In general, when we talk about innovation in a company (whatever its nature), it is usually driven by supply. It is built from the conception of the business and from the knowledge of the market, and resources are oriented to develop improvements that can be continuous if they are based on what already exists, or discontinuous (disruptive) if they involve a radical change with respect to what is already known.

The latter have the advantage of breaking the imposed rules and providing the Austria Phone Number List organization with a new scenario where the offer finds little or no competition, which is an important advantage to position itself differentially with respect to the former. But what is not usually broken are the prevailing paradigms, the same needs are covered but in a different way.

In order to break paradigms, in addition to imagination and courage, it is essential that innovation be driven from demand, assuming the organization as a whole that this strategy should be the rule, not the exception.

When C. Christensen speaks of disruptive innovation, he refers to the technologies that bring to the market a value proposition different from any other previously available and that respond to needs that had not been raised until then. But those that propose radically different solutions to the same problems or needs are also disruptive.

This concept, transferred to marketing, has to transcend into the business model and positioning strategy. It is not enough to reformulate the variables of product, price, communication, distribution, processes, etc., jointly or individually for one or more of them, but it affects the way in which the company deals with the relationship with its customers and how manages your employees.

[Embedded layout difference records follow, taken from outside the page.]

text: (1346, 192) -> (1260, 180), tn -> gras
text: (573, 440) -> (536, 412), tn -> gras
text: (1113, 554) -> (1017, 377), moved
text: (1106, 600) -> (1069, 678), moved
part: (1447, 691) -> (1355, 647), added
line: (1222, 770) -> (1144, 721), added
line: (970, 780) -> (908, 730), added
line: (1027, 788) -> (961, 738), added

It is quite common to accept that one of the functions of marketing is to create new needs in consumers and then offer products or services that satisfy them, but the needs belong to a fairly reduced catalog (remember A. Maslow) supported by a series of well-defined physiological and psychological deficiencies in humans. Needs not yet manifested may be discovered, but not created. In this, marketing has to be more forward-looking than creative.

From the lateral thinking of Kotler &

In general, when we talk about innovation in a company (whatever its nature), it is usually driven by supply. It is built from the conception of the business and from the knowledge of the market, and resources are oriented to develop improvements that can be continuous if they are based on what already exists, or discontinuous (disruptive) if they involve a radical change with respect to what is already known.

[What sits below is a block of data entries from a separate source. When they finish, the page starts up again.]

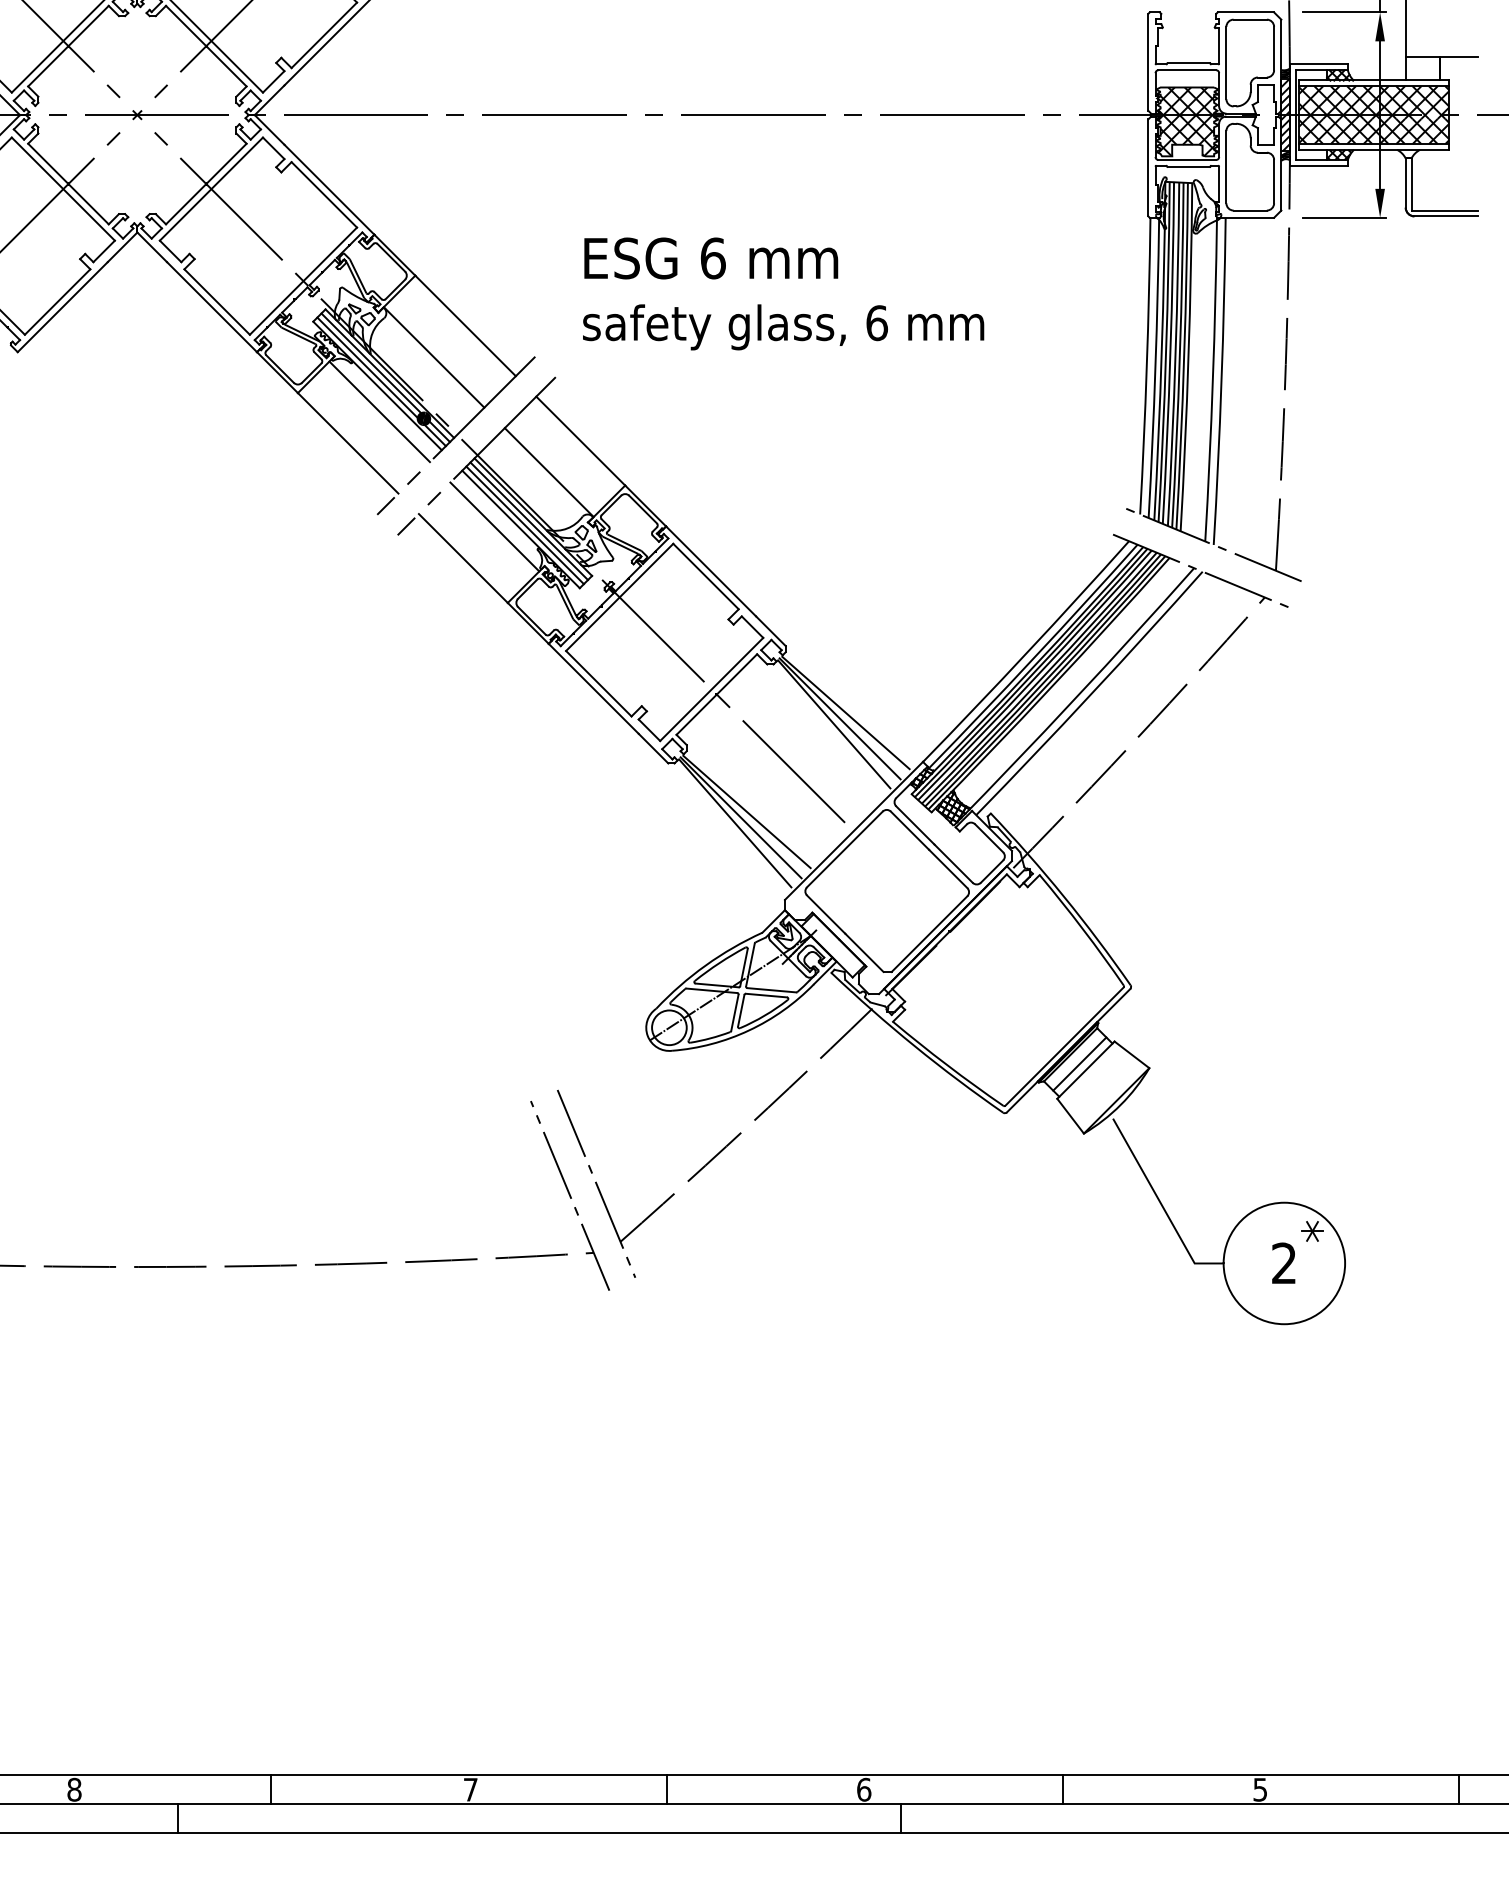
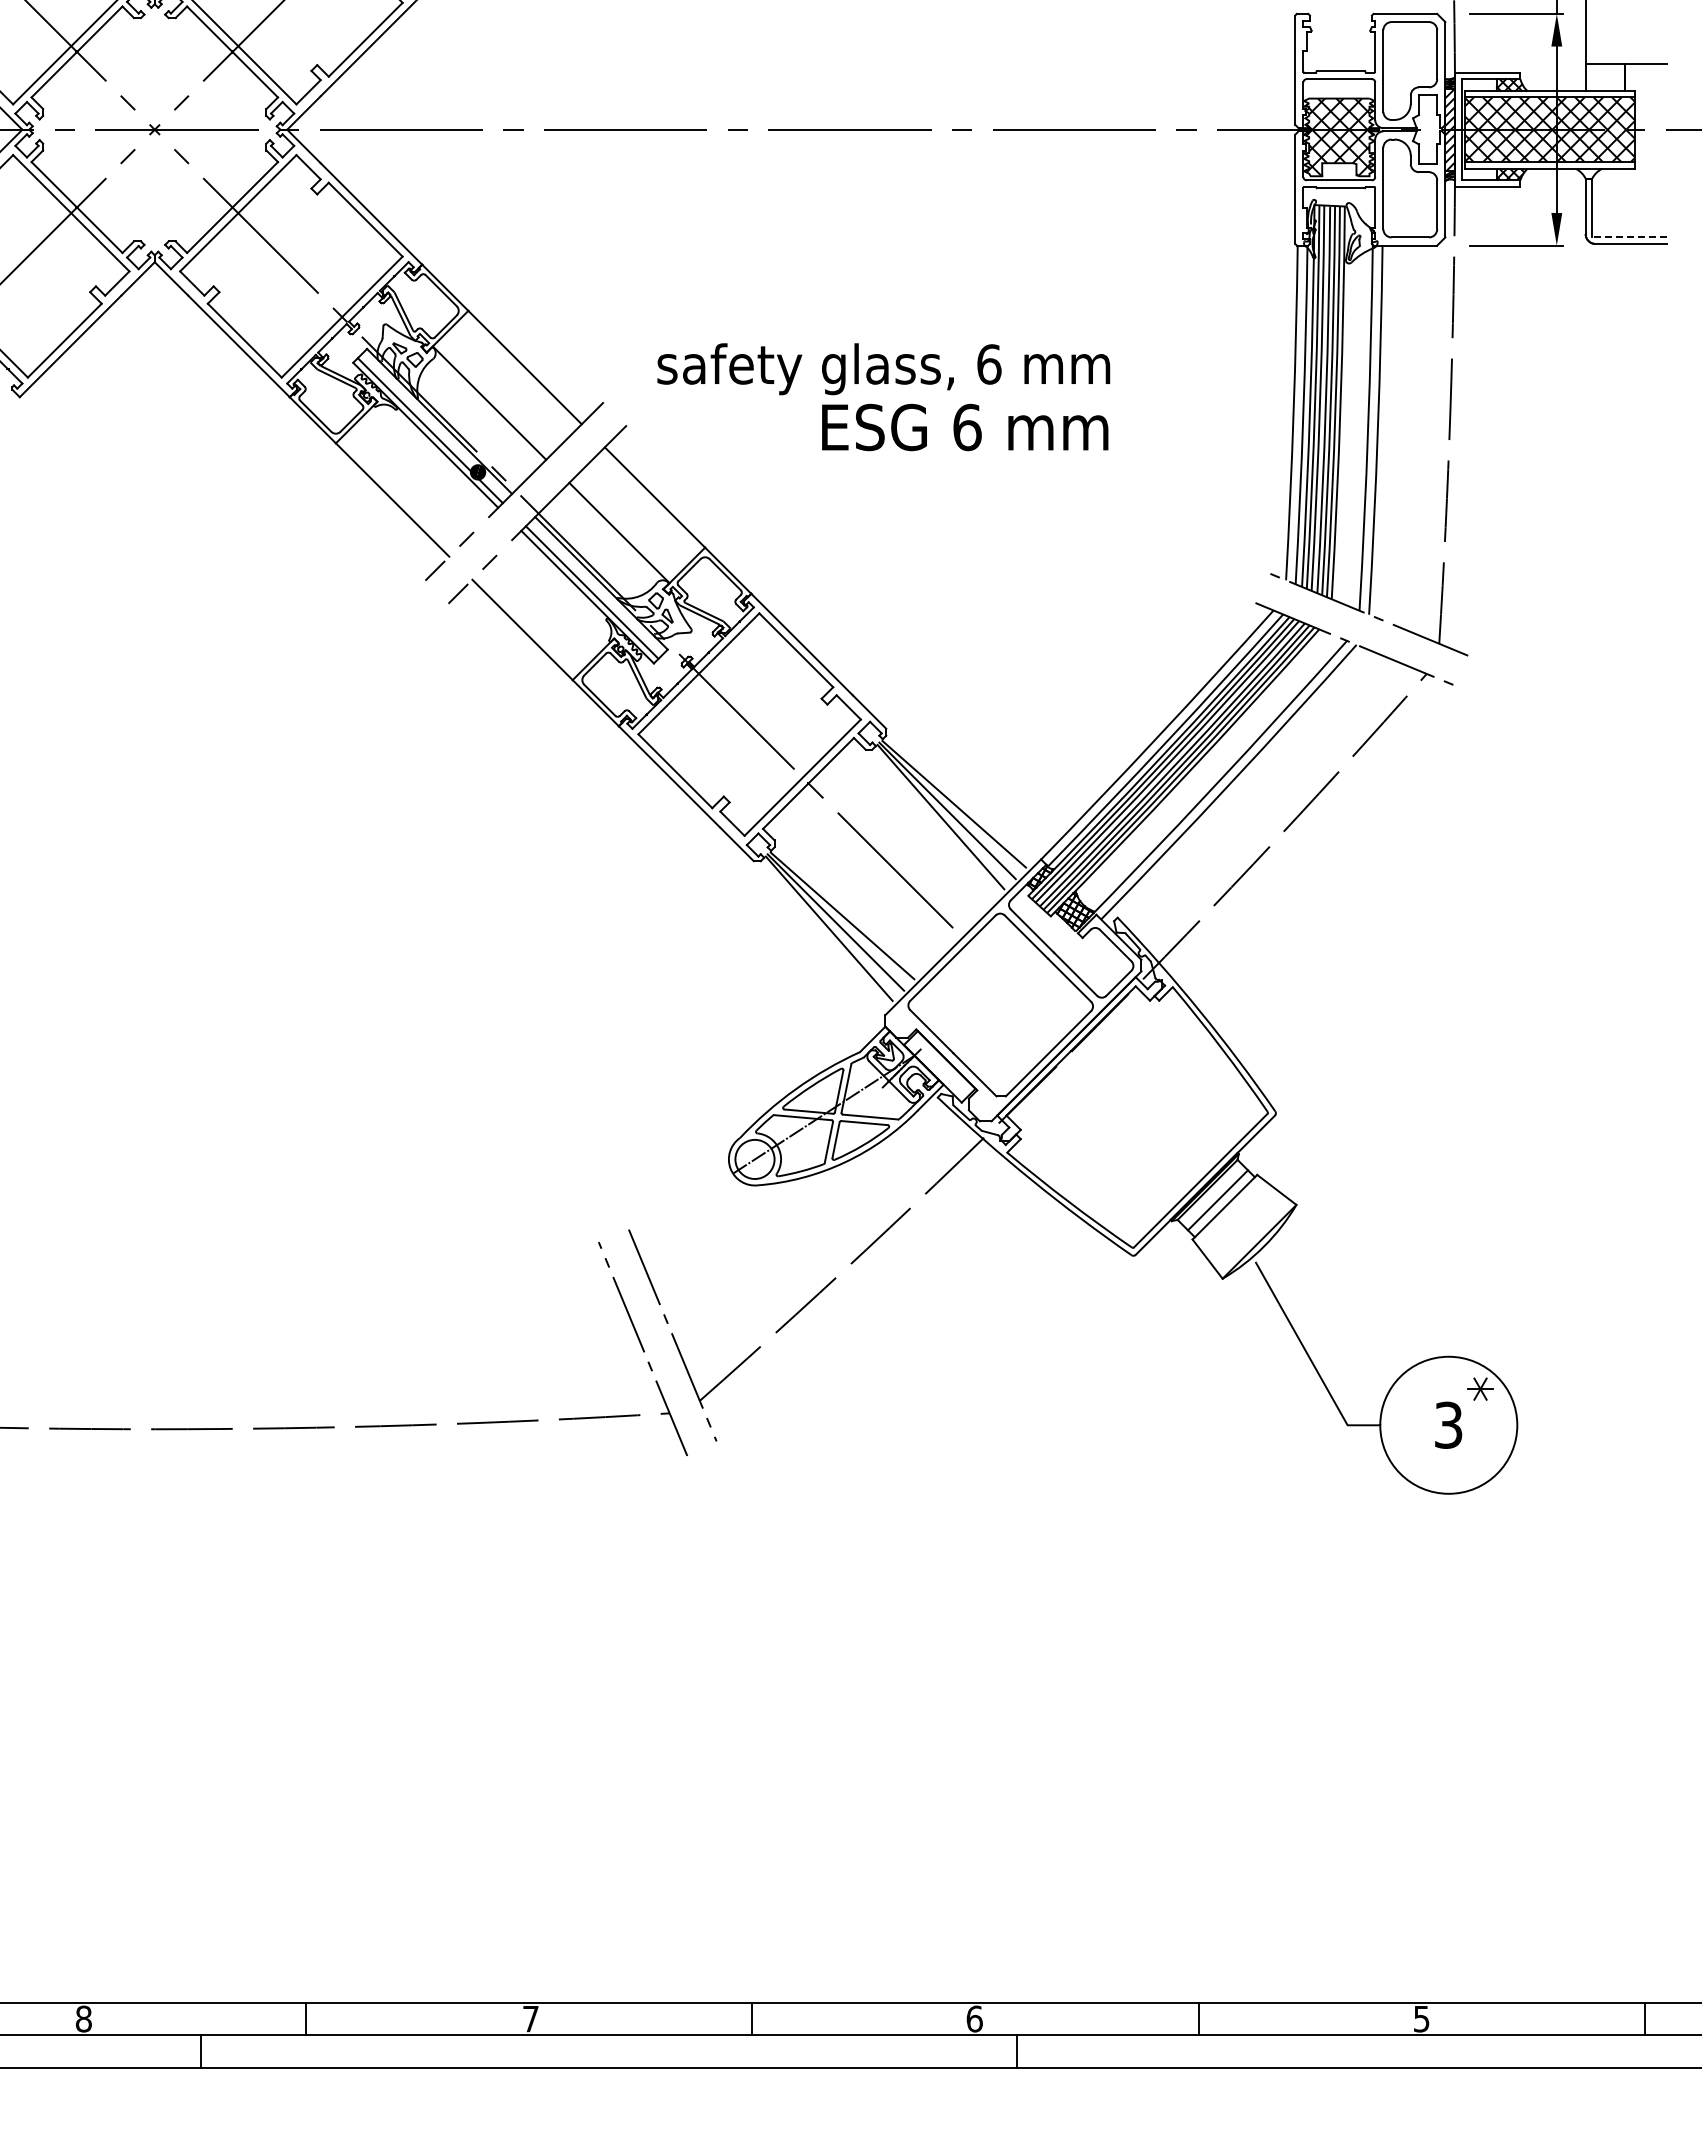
line: (1444, 210) -> (1629, 237), solid -> dashed
text: (711, 258) -> (965, 427), moved
line: (385, 377) -> (434, 425), removed
line: (379, 411) -> (427, 464), removed
line: (528, 520) -> (596, 587), removed
line: (494, 527) -> (557, 594), removed
text: (1284, 1262) -> (1448, 1424), 2 -> 3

The latter have the advantage of breaking the imposed rules and providing the organization with a new scenario where the offer finds little or no competition, which is an important advantage to position itself differentially with respect to the former. But what is not usually broken are the prevailing paradigms, the same needs are covered but in a different way.

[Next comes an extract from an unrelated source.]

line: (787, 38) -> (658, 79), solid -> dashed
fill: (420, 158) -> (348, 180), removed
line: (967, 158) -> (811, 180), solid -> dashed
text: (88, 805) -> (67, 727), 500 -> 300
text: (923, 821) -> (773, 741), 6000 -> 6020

In order to break paradigms, in addition to imagination and courage, it is essential that innovation be driven from demand, assuming the organization as a whole that this strategy should be the rule, not the exception.

When C. Christensen speaks of disruptive innovation, he refers to the technologies that bring to the market a value proposition different from any other previously available and that respond to needs that had not been raised until then. But those that propose radically different solutions to the same problems or needs are also disruptive.

This concept, transferred to marketing, has to transcend into the business model and positioning strategy. It is not enough to reformulate the variables of product, price, communication, distribution, processes, etc., jointly or individually for one or more of them, but it affects the way in which the company deals with the relationship with its customers and how manages your employees.

It is quite common to accept that one of the functions of marketing is to create new needs in consumers and then offer products or services that satisfy them, but the needs belong to a fairly reduced catalog (remember A. Maslow) supported by a series of well-defined physiological and psychological deficiencies in humans. Needs not yet manifested may be discovered, but not created. In this, marketing has to be more forward-looking than creative.